When we see these scholars use the word competition they are not talking about the same thing. Bateson sees competition as the idea of us as human beings having to fend for ourselves in the current world, rather than work together to increase our quality of life. With Hutcheon, the word competition is something that the academic elites (in particular) do with the hopes of destroying their competitor and their work, rather than pushing them to do better. Which in today’s world, especially politically, has never been more apparent.

 

 

 

7 Comments

  1. While I agree with your assessment of the similarity of Bateson’s and Hutcheon’s argument, I think their is a whole avenue that we can explore through Werron’s argument in combination with your critique of current political discourse. Yes, Bateson and Hutcheon are similar in that they have a less neutral stance on competition than Werron. However, the value of Werron’s argument comes from its plea to analyzing the increase in “reproduced public comparisons of performances”. In other words, Werron wants us to look at how modern competition takes place on a very public stage. Werron may not be as critical towards competition as Bateson, but Werron does focus on a really important aspect of where our current political discourse exists: in front of an audience, and how that has affected political discourse. My comparison between Hutcheon and Werron is definitely not as strong as your comparison between Hutcheon and Bateson, because you touched on an important similarity between the stance of the two authors, but I believe that for the example you used (modern politics), looking at how politics has been transformed by “the stage” from a discourse of productive discussion into a discourse of belittlement where individuals compete for an audience, is better accomplished by comparing Hutcheon to Werron.
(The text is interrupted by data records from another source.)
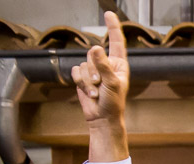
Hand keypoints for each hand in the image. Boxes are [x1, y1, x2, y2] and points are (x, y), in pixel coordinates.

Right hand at [72, 11, 130, 161]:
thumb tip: (95, 48)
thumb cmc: (113, 103)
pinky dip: (80, 83)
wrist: (102, 118)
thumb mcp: (112, 83)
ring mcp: (94, 70)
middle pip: (92, 55)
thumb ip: (103, 65)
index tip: (109, 14)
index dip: (113, 27)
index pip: (116, 42)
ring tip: (97, 92)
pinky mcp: (83, 77)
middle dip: (94, 71)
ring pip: (82, 64)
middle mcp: (106, 64)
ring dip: (88, 80)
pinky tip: (89, 93)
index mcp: (119, 64)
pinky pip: (75, 72)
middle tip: (101, 86)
    If you consider the value of Werron’s argument to be the lens he creates for looking at competition as a conflict over an audience, how can you apply that to the academic stage that Hutcheon describes, as opposed to the political stage you describe?

    Liked by 1 person

  2. I believe that Werron’s point of competition in our modern day taking place on a very public stage is something that is very influential in the behaviour of politicians in our current times. In this day and age we are treating politicians more and more like we would celebrities, as we are able to follow their everyday lives through things such as social media and the internet, thus giving them much more public exposure and larger crowds causing more/stronger opinions. I believe this is something you touched on in your response and something we can both agree on. My response was focused more so on the similarities and differences of Hutcheon and Bateson rather than Hutcheon and Werron.
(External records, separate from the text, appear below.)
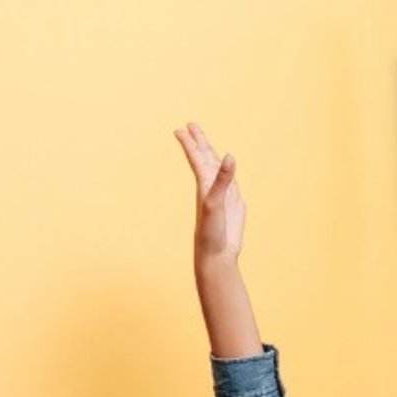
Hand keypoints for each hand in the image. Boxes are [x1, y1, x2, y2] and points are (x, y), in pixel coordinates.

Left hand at [176, 122, 244, 265]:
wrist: (216, 253)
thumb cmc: (210, 231)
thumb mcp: (215, 203)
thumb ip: (223, 180)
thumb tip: (229, 156)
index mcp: (204, 185)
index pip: (196, 158)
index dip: (189, 143)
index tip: (181, 128)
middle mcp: (211, 186)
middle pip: (205, 158)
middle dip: (198, 141)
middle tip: (190, 124)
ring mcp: (223, 193)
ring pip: (216, 167)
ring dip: (211, 153)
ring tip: (204, 140)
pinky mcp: (234, 201)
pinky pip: (230, 180)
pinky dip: (228, 169)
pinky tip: (227, 165)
    However, when we look at the belittlement of people in academic society, as Hutcheon addresses, we are looking at obviously a much smaller audience than the political one. It is in this community of academic elite where we would think there would be a much more professional and respectful discourse. Although this seems to not be the case and I believe that it is within the more controversial the topic to be in this setting, the less people are willing to listen to the others opinion. When we look at topics such as immigration laws or abortion neither side will realistically ever actually “discuss” with the other and will look to instead tell the others why they are wrong. It is in the other worldly issues where I think people can be more open minded with as they are less threatening to our own beliefs. In conclusion, I believe the application to my argument in modern political belittlement can be shown in the academic audience through people receiving the same mistreatment for their unpopular opinions on controversial topics.

    Liked by 1 person

  3. Thank you, that clears up my question. I think this discourse is the antithesis to the toxic environment that Hutcheon described, so it should be continued after I finish my response. If you don’t mind I would like to use some points you made in your comment inside my own response.